Copy every line of the material below character for character, keeping all markup, symbols, numbering, and line breaks unchanged.

** Opening SUPPLIED DATA block **

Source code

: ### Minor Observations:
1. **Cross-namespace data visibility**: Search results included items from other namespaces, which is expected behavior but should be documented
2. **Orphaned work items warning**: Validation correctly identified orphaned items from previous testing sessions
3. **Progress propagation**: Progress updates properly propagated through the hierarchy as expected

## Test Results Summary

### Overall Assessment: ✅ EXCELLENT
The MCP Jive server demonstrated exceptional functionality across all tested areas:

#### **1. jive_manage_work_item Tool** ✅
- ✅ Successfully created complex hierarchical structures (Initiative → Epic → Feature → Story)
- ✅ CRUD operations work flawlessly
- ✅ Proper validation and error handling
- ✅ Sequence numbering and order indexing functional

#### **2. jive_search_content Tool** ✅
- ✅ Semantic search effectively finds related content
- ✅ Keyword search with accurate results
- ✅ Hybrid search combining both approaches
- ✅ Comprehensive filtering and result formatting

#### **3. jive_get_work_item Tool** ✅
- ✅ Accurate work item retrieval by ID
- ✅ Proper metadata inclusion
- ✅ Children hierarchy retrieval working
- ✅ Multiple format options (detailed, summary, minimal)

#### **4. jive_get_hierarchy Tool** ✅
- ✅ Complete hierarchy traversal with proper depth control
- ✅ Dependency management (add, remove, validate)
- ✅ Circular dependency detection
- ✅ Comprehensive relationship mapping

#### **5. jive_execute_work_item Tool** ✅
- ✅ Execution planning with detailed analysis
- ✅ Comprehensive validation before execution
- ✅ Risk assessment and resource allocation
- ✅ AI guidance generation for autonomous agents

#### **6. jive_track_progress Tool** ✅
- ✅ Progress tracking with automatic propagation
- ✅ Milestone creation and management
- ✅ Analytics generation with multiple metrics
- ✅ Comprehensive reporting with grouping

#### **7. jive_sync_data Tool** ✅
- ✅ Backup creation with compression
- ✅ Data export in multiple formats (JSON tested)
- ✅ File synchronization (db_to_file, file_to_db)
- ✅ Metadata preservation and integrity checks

** Closing SUPPLIED DATA block **

• SOLVED EXERCISE:
Source code

: ### Minor Observations:
1. **Cross-namespace data visibility**: Search results included items from other namespaces, which is expected behavior but should be documented
2. **Orphaned work items warning**: Validation correctly identified orphaned items from previous testing sessions
3. **Progress propagation**: Progress updates properly propagated through the hierarchy as expected

## Test Results Summary

### Overall Assessment: ✅ EXCELLENT
The MCP Jive server demonstrated exceptional functionality across all tested areas:

#### **1. jive_manage_work_item Tool** ✅
- ✅ Successfully created complex hierarchical structures (Initiative → Epic → Feature → Story)
- ✅ CRUD operations work flawlessly
- ✅ Proper validation and error handling
- ✅ Sequence numbering and order indexing functional

#### **2. jive_search_content Tool** ✅
- ✅ Semantic search effectively finds related content
- ✅ Keyword search with accurate results
- ✅ Hybrid search combining both approaches
- ✅ Comprehensive filtering and result formatting

#### **3. jive_get_work_item Tool** ✅
- ✅ Accurate work item retrieval by ID
- ✅ Proper metadata inclusion
- ✅ Children hierarchy retrieval working
- ✅ Multiple format options (detailed, summary, minimal)

#### **4. jive_get_hierarchy Tool** ✅
- ✅ Complete hierarchy traversal with proper depth control
- ✅ Dependency management (add, remove, validate)
- ✅ Circular dependency detection
- ✅ Comprehensive relationship mapping

#### **5. jive_execute_work_item Tool** ✅
- ✅ Execution planning with detailed analysis
- ✅ Comprehensive validation before execution
- ✅ Risk assessment and resource allocation
- ✅ AI guidance generation for autonomous agents

#### **6. jive_track_progress Tool** ✅
- ✅ Progress tracking with automatic propagation
- ✅ Milestone creation and management
- ✅ Analytics generation with multiple metrics
- ✅ Comprehensive reporting with grouping

#### **7. jive_sync_data Tool** ✅
- ✅ Backup creation with compression
- ✅ Data export in multiple formats (JSON tested)
- ✅ File synchronization (db_to_file, file_to_db)
- ✅ Metadata preservation and integrity checks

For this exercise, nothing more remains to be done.